::: SUPPLIED TEXT :::
The main advantage of using single time series ARIMA is the ease of data collection. One can use open-source data on mortality, which are often available in real time. Therefore, this approach is convenient for short-term forecast, defined by the CDC as one-week to four-weeks ahead (
National Center for Health Statistics 2025). The most popular and powerful models, see
Johannson et al. (
2020) and
Imperial College COVID Response Team (
2022), use the ensemble approach and datasets including multiple predictors, which makes data collection more difficult. Using excess mortality also bypasses the necessity to properly attribute the cause of death, which can be problematic for epidemic data, especially at the epidemic’s onset, as discussed above.
Parametric distribution models for ARIMA residuals help to address extreme events of abnormally high or low weekly mortality, which can be critical in epidemic contexts. This provides more realistic tail probabilities. However, the example in
Section 4 demonstrates that the multivariate effect of cross-correlation is also important. For short-term prediction of zone mortality, vine copula structure allows for an effective use of the recent history of the related zones. It also provides for a more realistic prediction of the mortality peaking simultaneously in several countries. In this regard it works like vector autoregression and network autoregression models (
Britt et al. 2023;
Sioofy et al. 2021). Unlike vector autoregression, however, it is not limited to linear association and is more effective in analyzing the tail behavior of joint distribution. One can also notice that the approach of the paper is not COVID-specific and can be applied to a wide range of excess mortality contexts.
The main limitation of this modeling approach is related to its strength: it does not directly allow for the use of covariates or external predictors. Therefore, there is no explanation of future mortality other than through previous experience. There is also no room for structural changes during pandemics. That makes it less suitable for longer-term forecasts or developing a realistic explanation of a pandemic’s progression versus traditional SIR and regression models (
Chaurasia and Pal 2020). A possible problem is also the use of aggregated data which does not allow for the study of such factors as age, gender and socioeconomic status. The use of disaggregated data is one of the possible future directions of model development.
As we see from the illustration in
Section 4, time series models of COVID-19 excess mortality built from open source countrywide mortality data are viable even without addressing mortality covariates. ARIMA models have low lags and no residual autocorrelation, but model residuals tend to be non-normal, being skewed with fat tails. In addition, there appears to exist some cross-correlation between countries not otherwise captured by ARIMA models. This cross-correlation can be modeled using vine copula structures, with pair copulas appropriately selected via Bayesian analysis of different hypothesized families. The end result also demonstrates a geographic component in determining the association between the residuals of different countries. Neighboring countries tend to have higher correlations with each other compared to countries separated by an ocean. However, this is not always the case, as Norway and Sweden’s model residuals appeared to be independent of each other and were more closely related to Germany’s residuals. It appears that copula models applied to ARIMA residuals provide an effective way to address cross-correlation between the countries and may help to predict one country’s mortality based on the others. The copula approach allows for addressing non-linear dependence patterns such as tail dependence, which cannot be captured with individual ARIMA modeling or vector autoregression. Model validation showed that real-world experience toward the end of the pandemic differed somewhat from the model predictions, possibly due to decreased mortality. However, the dependence structure held, suggesting that the conclusions derived from the vine copula model were accurate. Overall, the three-stage modeling approach (ARIMA, distribution analysis of ARIMA residuals, vine copula model for the vector of residuals) seems suitable for creating joint short-term forecasts of pandemic mortality for several countries.
::: PROVIDED MATERIAL :::
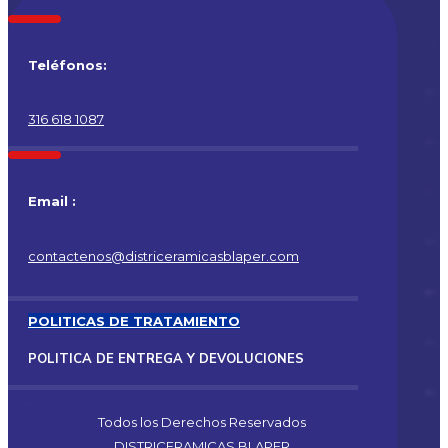
Teléfonos:
316 618 1087
Email :
contactenos@districeramicasblaper.com
POLITICAS DE TRATAMIENTO
POLITICA DE ENTREGA Y DEVOLUCIONES
Todos los Derechos Reservados
DISTRICERAMICAS BLAPER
:::
**AIM OF THE TASK**
Copy the excess mortality text, beginning at the words "The main limitation" and stopping after "of model development.", and swap "structural changes" for "regime shifts". Use only the excess mortality text for what follows, not the records.

**OUTPUT FOR THIS TASK**
The main limitation of this modeling approach is related to its strength: it does not directly allow for the use of covariates or external predictors. Therefore, there is no explanation of future mortality other than through previous experience. There is also no room for regime shifts during pandemics. That makes it less suitable for longer-term forecasts or developing a realistic explanation of a pandemic’s progression versus traditional SIR and regression models (
Chaurasia and Pal 2020). A possible problem is also the use of aggregated data which does not allow for the study of such factors as age, gender and socioeconomic status. The use of disaggregated data is one of the possible future directions of model development.